He was born at Stavanger, Norway. At the age of fourteen he went with his parents to Copenhagen, where he studied theology and natural science. In 1796 he lectured at the University of Kiel, and a year later went to Jena to study the natural philosophy of Friedrich Schelling. He went to Freiburg in 1800, and there came under the influence of Werner.
After two years he returned to Copenhagen, but his lectures were so controversial that he took a professorship at the University of Halle in 1804. During the War of Liberation he served as a volunteer in the cause of freedom, and was present at the capture of Paris. From 1811 he was professor of physics at Breslau until 1832, when he accepted an invitation to Berlin.

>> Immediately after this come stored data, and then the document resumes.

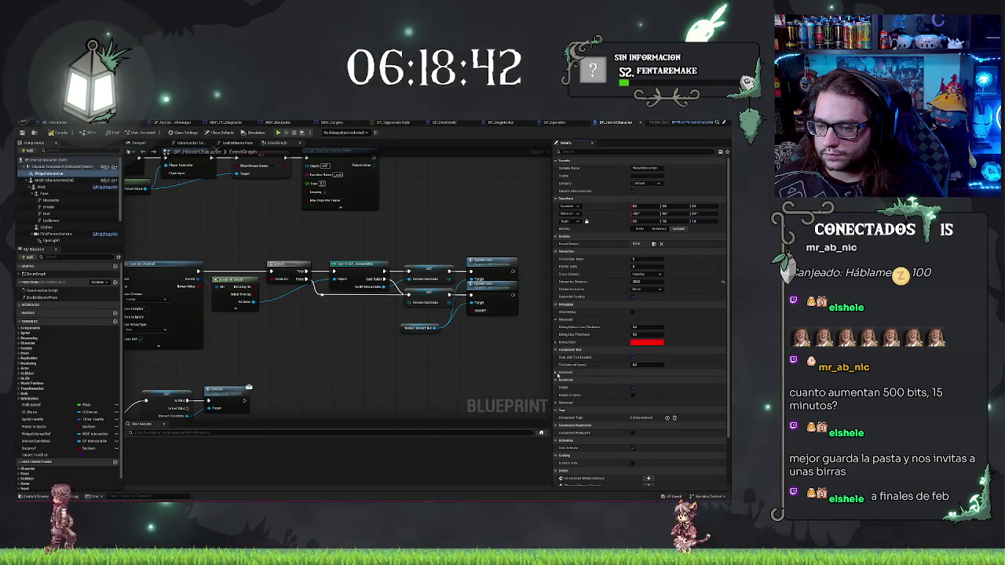
left_click(557, 373)
scroll(597, 330, "down", 3)
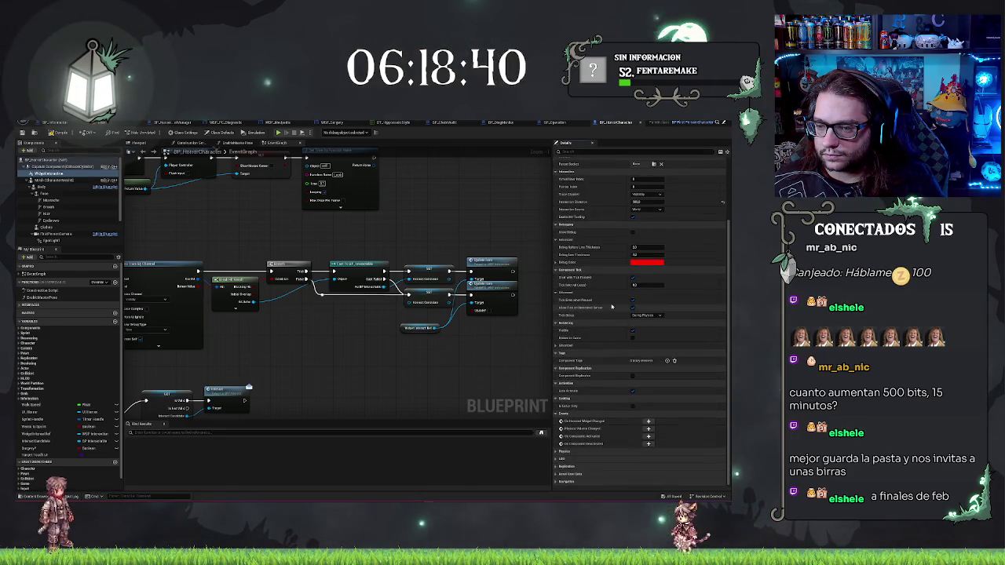
left_click(632, 307)
left_click(632, 299)
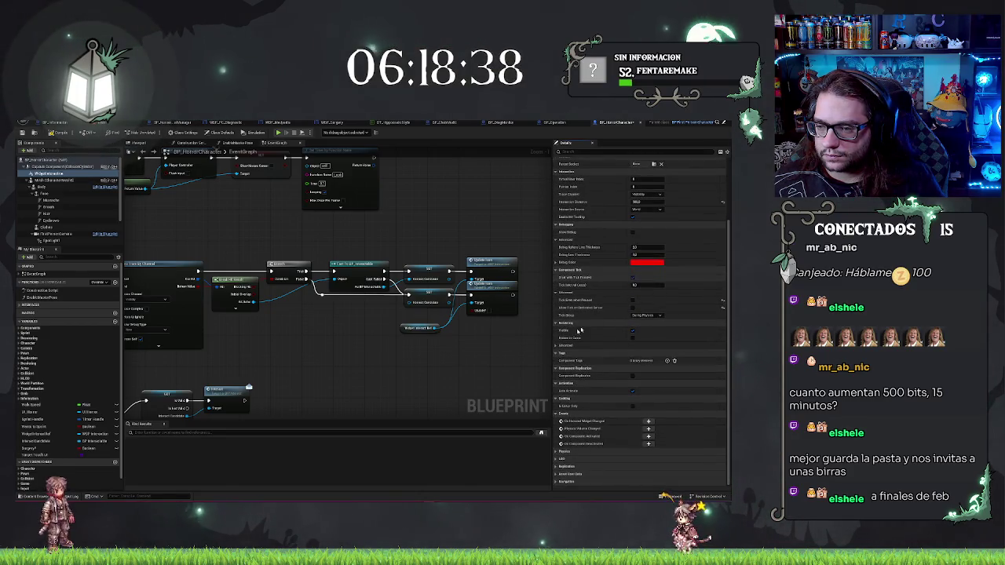
left_click(632, 278)
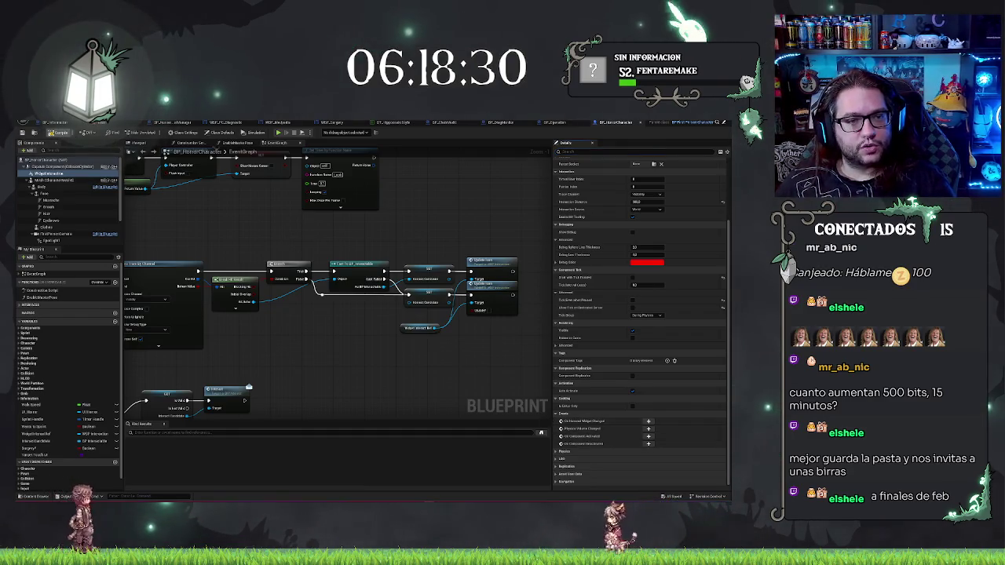
left_click(111, 123)
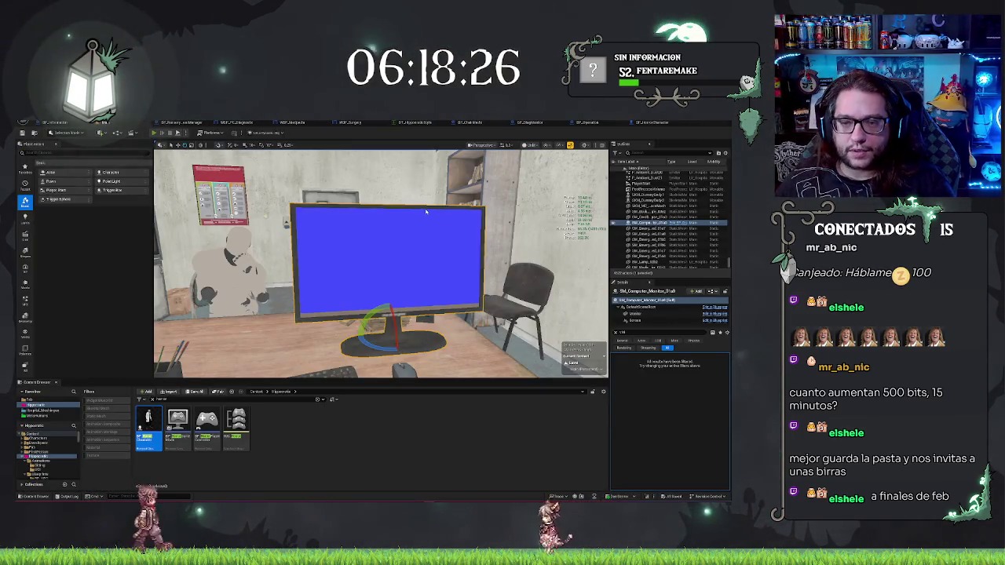
Step: Play-test by walking to the desk monitor, then search 'ick' in BP_HorrorCharacter
key("alt+p")
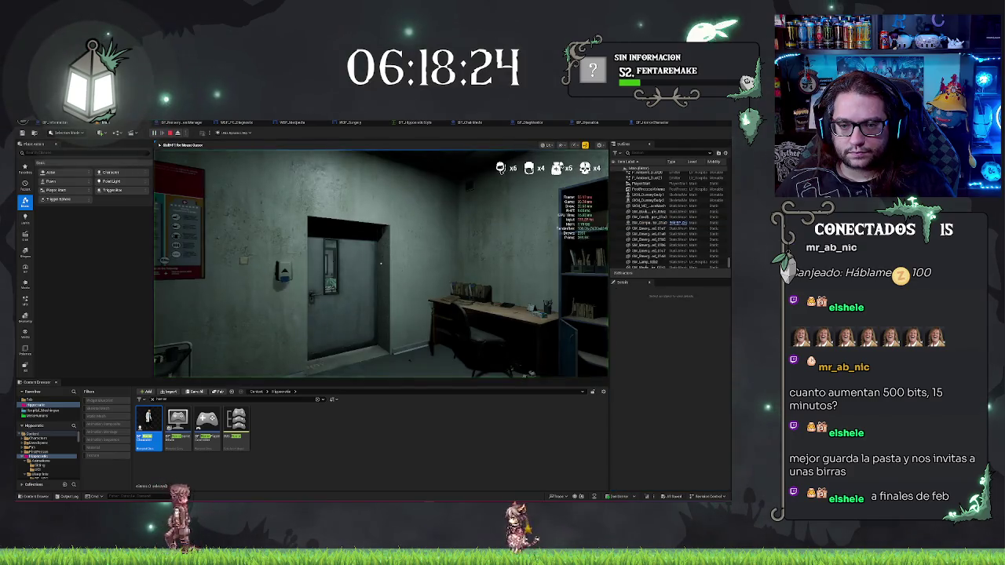
key("w")
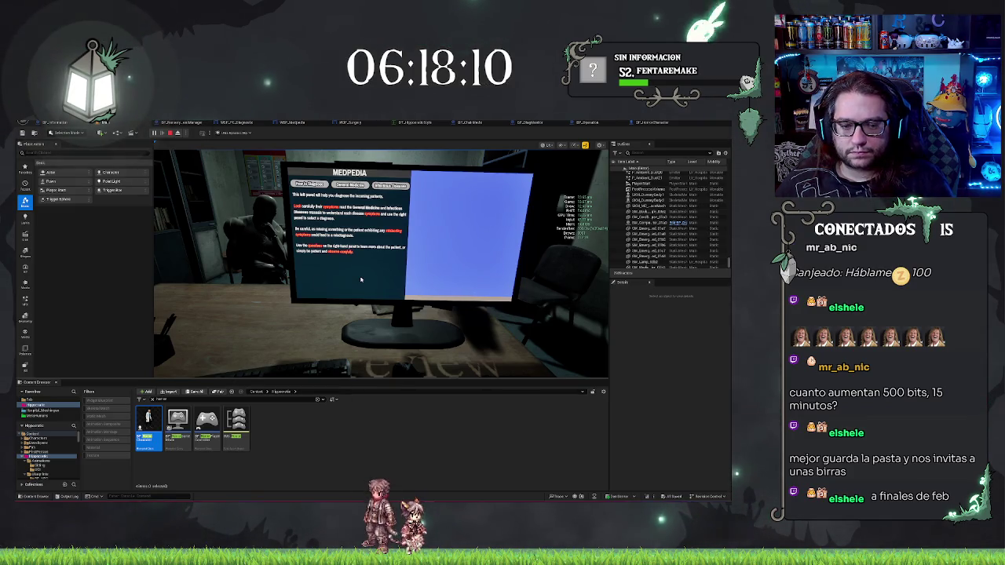
key("Escape")
left_click(663, 125)
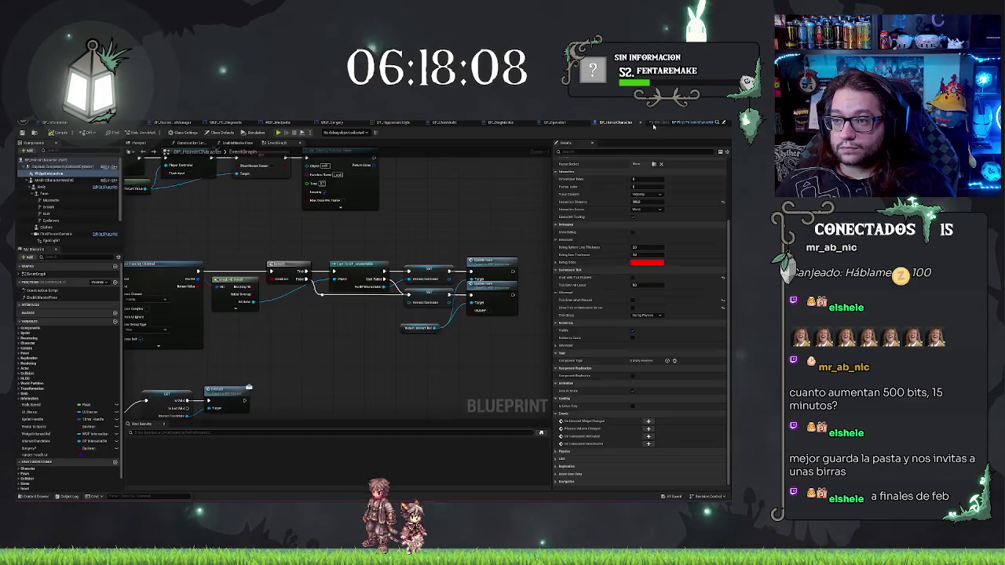
scroll(609, 271, "up", 3)
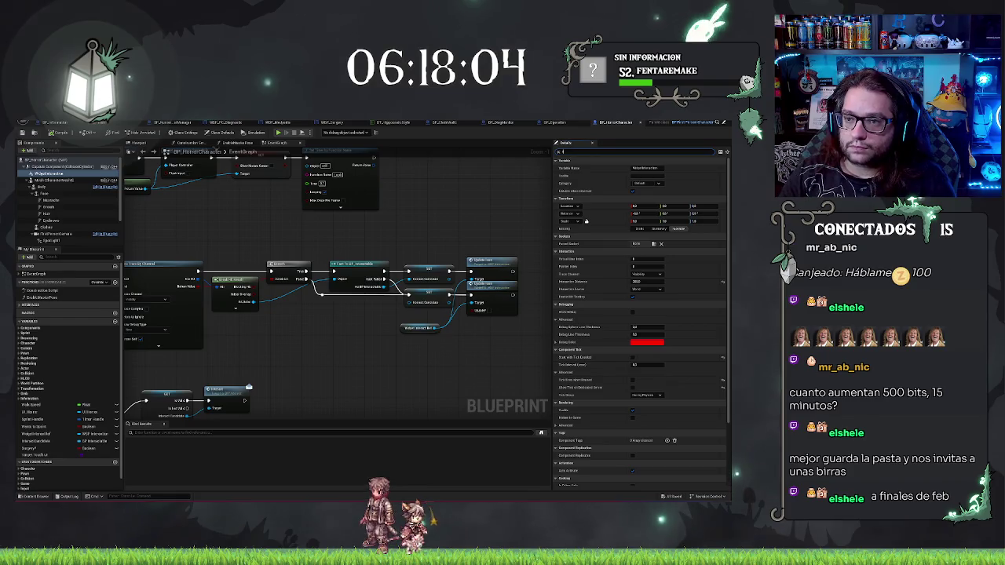
type("ick")
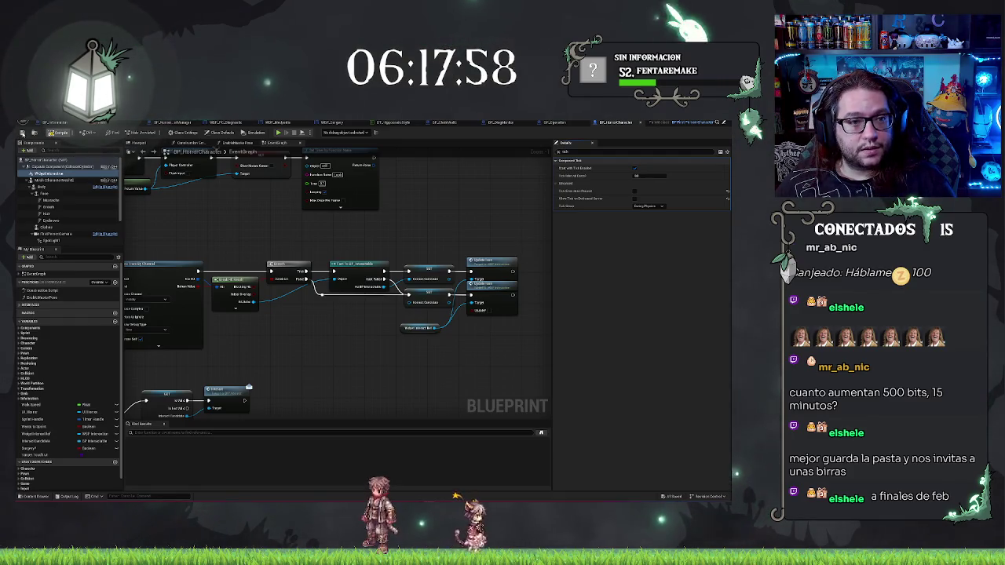
Step: Play-test the level again and return to the BP_HorrorCharacter blueprint
left_click(189, 123)
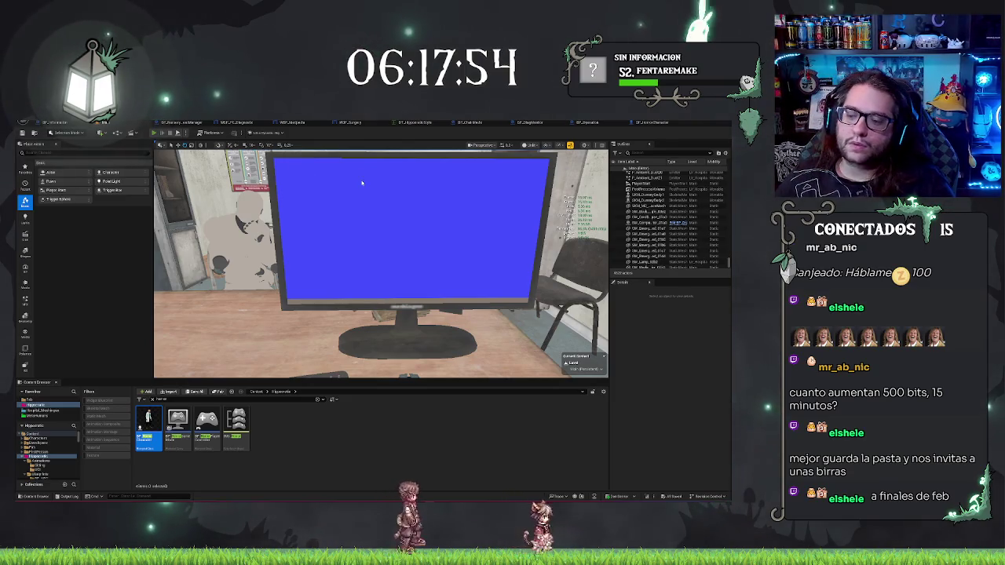
key("alt+p")
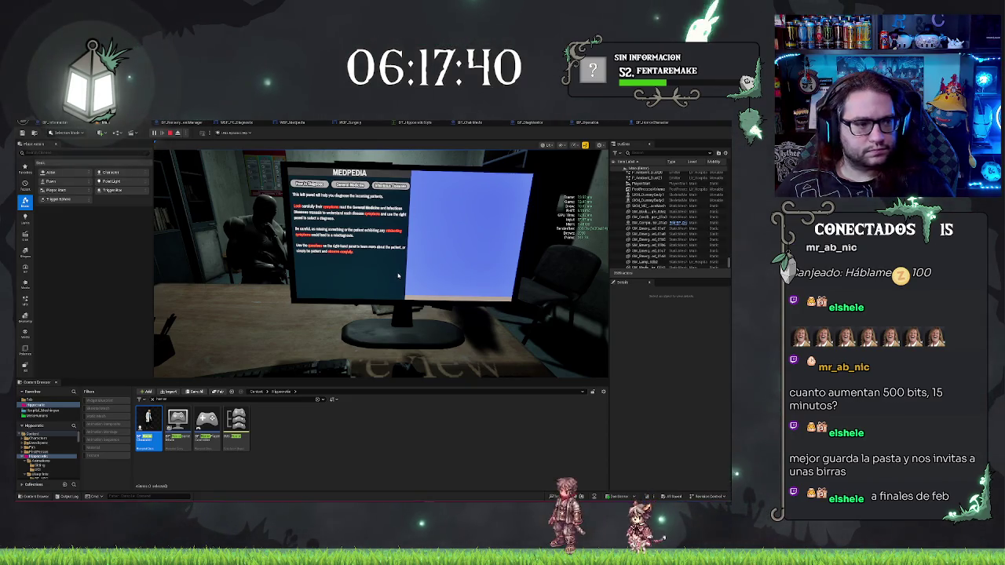
key("Escape")
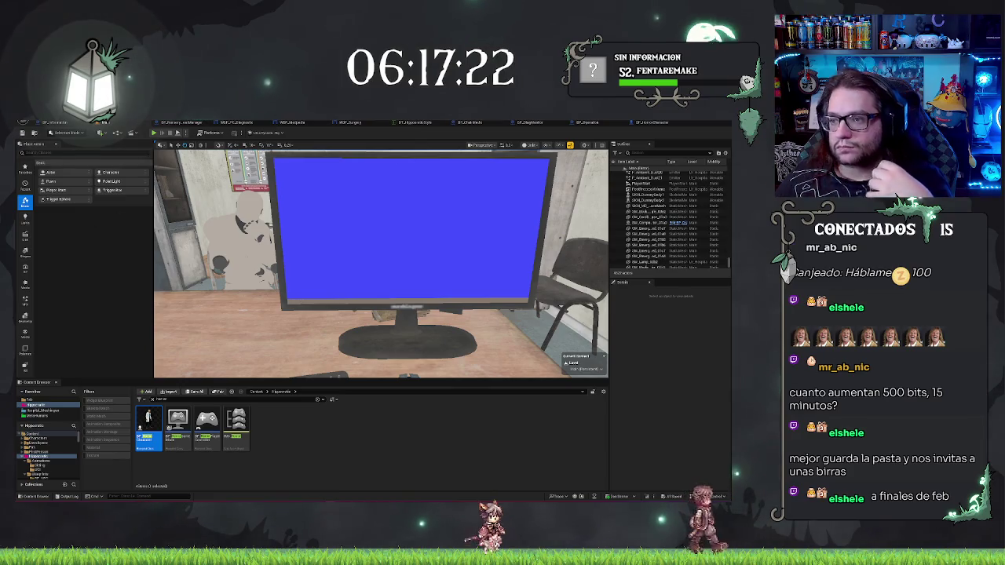
left_click(659, 123)
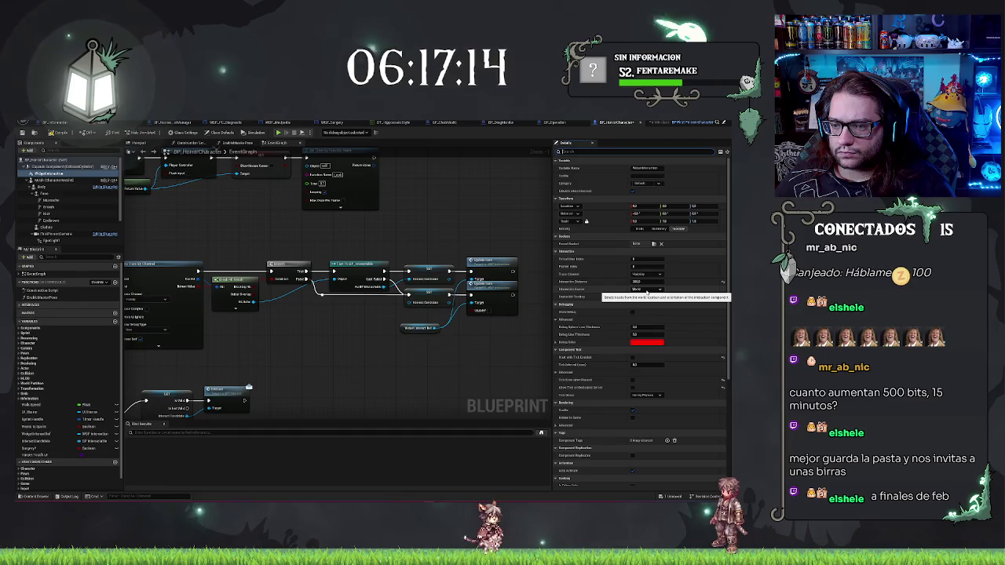
Step: Set the widget interaction source to Mouse and save the blueprint
left_click(648, 289)
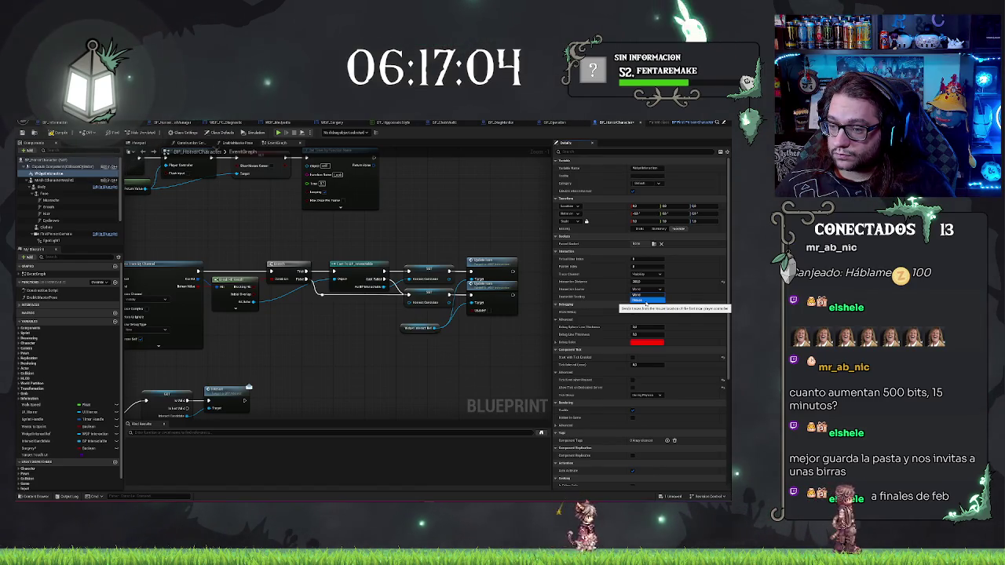
left_click(636, 301)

Steffens was one of the so-called "Philosophers of Nature", a friend and adherent of Schelling and of Friedrich Schleiermacher. More than either of these two thinkers he was acquainted with the discoveries of modern science, and was thus able to correct or modify the highly imaginative speculations of Schelling. He held that, throughout the scheme of nature and intellectual life, the main principle is Individualization. As organisms rise higher in the scale of development, the sharper and more distinct become their outlines, the more definite their individualities. This principle he endeavoured to deduce from his knowledge of geology, in contrast to Lorenz Oken, who developed the same theory on biological grounds.
His influence was considerable. Schelling and Schleiermacher modified their theories in deference to his scientific deductions. His lectures in Copenhagen in 1802 were attended by many leading Danish thinkers, such as Adam Oehlenschlager and Grundtvig. Schleiermacher was so much struck by their excellence that he endeavoured, unsuccessfully, to obtain for Steffens a chair in the new Berlin University in 1804, in order that his own ethical teachings should be supported in the scientific department.